4. Verfahren nach einem beliebigen der Ansprüche 1 bis 3, bei dem die energetisch neutrale Phase beginnt, wenn der die Magnetisierungsspule durchquerende Strom den kleinstmöglichen Wert besitzt.
5. Verfahren nach einem beliebigen der Ansprüche 1 bis 4, bei dem für die Einleitung der energetisch neutralen Phase das induktive Speicherelement kurzgeschlossen wird.

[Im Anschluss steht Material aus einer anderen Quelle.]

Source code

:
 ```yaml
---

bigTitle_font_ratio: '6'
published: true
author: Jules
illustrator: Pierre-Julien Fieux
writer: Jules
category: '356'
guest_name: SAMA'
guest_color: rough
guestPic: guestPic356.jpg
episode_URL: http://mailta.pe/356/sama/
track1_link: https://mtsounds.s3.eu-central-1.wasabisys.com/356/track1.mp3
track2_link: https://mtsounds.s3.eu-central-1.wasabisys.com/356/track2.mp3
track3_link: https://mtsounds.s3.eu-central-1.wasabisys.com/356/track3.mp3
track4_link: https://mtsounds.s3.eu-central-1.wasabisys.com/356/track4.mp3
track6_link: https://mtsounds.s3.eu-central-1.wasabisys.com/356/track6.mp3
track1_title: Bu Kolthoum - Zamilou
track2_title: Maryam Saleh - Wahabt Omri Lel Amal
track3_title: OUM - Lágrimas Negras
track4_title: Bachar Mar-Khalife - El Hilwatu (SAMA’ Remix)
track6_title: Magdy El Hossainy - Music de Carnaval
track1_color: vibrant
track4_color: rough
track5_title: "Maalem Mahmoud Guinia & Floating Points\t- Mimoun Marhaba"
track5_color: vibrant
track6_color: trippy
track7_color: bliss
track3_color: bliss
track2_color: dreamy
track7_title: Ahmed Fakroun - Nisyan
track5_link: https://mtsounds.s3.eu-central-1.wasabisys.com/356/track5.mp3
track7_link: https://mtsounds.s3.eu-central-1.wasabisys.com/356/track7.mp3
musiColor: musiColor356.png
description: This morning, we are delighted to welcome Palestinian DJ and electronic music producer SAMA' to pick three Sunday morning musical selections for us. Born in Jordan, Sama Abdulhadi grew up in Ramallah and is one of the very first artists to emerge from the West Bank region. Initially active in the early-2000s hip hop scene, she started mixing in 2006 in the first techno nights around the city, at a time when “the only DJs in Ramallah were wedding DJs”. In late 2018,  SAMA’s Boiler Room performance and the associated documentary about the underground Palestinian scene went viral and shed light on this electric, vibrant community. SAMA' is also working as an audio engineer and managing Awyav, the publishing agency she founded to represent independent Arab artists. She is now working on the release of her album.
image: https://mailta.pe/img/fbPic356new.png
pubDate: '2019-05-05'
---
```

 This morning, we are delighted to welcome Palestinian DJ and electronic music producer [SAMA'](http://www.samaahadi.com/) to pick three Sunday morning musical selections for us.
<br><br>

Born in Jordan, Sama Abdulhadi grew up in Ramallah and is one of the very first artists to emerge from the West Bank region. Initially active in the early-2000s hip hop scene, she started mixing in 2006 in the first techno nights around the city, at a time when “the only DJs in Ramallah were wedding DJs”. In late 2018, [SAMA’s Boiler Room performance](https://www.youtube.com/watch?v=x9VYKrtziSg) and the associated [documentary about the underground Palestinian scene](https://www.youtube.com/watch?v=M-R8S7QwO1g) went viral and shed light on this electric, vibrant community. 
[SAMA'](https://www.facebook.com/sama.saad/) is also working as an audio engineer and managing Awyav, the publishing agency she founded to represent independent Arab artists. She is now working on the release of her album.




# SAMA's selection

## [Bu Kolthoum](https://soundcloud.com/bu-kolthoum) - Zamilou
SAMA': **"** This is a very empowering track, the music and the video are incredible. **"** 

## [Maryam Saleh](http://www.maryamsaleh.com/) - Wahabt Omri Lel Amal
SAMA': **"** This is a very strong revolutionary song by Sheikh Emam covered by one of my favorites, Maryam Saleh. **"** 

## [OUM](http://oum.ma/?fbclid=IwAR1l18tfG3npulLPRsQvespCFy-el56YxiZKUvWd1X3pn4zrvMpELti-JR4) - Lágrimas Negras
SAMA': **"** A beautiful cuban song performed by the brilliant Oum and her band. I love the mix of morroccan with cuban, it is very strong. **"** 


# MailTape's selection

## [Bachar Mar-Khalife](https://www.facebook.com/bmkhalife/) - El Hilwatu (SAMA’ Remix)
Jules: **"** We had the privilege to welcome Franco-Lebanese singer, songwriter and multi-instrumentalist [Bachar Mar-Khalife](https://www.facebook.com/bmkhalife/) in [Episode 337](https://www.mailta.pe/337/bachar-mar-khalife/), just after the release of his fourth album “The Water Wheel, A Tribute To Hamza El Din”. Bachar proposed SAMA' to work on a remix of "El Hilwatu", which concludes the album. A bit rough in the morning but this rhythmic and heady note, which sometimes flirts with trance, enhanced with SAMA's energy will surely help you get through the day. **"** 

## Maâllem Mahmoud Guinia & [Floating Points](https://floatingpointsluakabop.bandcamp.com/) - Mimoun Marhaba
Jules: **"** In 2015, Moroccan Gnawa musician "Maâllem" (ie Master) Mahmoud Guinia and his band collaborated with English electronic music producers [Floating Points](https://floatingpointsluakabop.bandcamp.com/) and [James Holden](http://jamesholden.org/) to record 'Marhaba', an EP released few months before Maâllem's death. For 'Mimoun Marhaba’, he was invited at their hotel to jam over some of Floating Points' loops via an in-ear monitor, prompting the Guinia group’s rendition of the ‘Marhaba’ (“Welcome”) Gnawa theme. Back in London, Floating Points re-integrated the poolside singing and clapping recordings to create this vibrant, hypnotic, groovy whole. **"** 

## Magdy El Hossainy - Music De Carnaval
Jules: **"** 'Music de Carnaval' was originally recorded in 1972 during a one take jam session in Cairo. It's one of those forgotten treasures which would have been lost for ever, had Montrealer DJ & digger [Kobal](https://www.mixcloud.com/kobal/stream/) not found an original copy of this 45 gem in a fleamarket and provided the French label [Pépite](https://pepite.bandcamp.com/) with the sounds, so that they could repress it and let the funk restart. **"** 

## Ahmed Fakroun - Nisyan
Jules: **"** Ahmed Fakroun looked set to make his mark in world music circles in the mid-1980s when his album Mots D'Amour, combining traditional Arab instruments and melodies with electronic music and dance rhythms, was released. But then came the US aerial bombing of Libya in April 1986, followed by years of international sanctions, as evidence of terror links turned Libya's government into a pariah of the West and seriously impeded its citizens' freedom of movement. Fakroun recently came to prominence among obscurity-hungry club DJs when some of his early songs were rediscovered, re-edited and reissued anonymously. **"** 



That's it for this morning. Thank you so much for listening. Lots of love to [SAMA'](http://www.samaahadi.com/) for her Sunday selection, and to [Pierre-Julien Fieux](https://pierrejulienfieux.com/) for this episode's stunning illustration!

6. Verfahren nach Anspruch 5, indem das induktive Speicherelement mithilfe eines MOS-Transistors kurzgeschlossen wird, der in Reihe mit einer Diode liegt, wobei der Transistor in einem Zeitpunkt leitend gesteuert wird, in dem die Diode in Sperr-Richtung vorgespannt ist.
7. Gleichspannungswandler mit induktiver Energiespeicherung, der ein induktives Speicherelement in Form eines Transformators (3), einen primären Schaltkreis mit einem gesteuerten Unterbrecher (6) zwischen einer primären Quelle (5), die die Energie liefert, und dem induktiven Speicherelement (3), und einen sekundären Schaltkreis mit einem gesteuerten Unterbrecher (9) zwischen dem induktiven Speicherelement (3) und einer sekundären Quelle (8) zur Abgabe der Energie sowie Mittel aufweist, um die gesteuerten Unterbrecher des primären und des sekundären Schaltkreises zyklisch während bestimmter Zeitintervalle leitend zu steuern, sodaß im Wandler ein zyklischer Betrieb mit einer Energie- Akkumulierungsphase und einer Energie-Abgabephase realisiert wird, dadurch gekennzeichnet, daß er Kurzschlußmittel (12, 13; 15, 16; 18, 19) zum Kurzschließen des induktiven Speicherelements (3) sowie Mittel zur Steuerung der Kurzschlußmittel aufweist, um im Rahmen des Betriebszyklus des Wandlers eine energetisch neutrale Phase einzuführen, während der das induktive Speicherelement (3) seine Energie beibehält und die gesteuerten Unterbrecher (6, 9) des primären und des sekundären Schaltkreises offen sind.
8. Wandler nach Anspruch 7, dadurch gekennzeichnet, daß das induktive Speicherelement (3) ein induktives Koppelelement zwischen dem primären und dem sekundären Schaltkreis mit einer Primärwicklung (4) ist, die zum primären Schaltkreis gehört, und daß die Kurzschlußmittel einen gesteuerten Unterbrecher (13) aufweisen, der parallel zur Primärwicklung liegt.
9. Wandler nach Anspruch 7, dadurch gekennzeichnet, daß das induktive Speicherelement (3) ein induktives Koppelelement zwischen dem primären und dem sekundären Schaltkreis mit einer Sekundärwicklung (7) ist, die zum sekundären Schaltkreis gehört, und daß die Kurzschlußmittel einen gesteuerten Unterbrecher (15) aufweisen, der parallel zur Sekundärwicklung liegt.
10. Wandler nach Anspruch 7, dadurch gekennzeichnet, daß das induktive Speicherelement (3) ein induktives Koppelelement zwischen dem primären und dem sekundären Schaltkreis ist, das eine Hilfswicklung unabhängig vom primären und vom sekundären Schaltkreis enthält, und daß die Kurzschlußmittel einen gesteuerten Unterbrecher (18) enthalten, der parallel zu der Hilfswicklung liegt.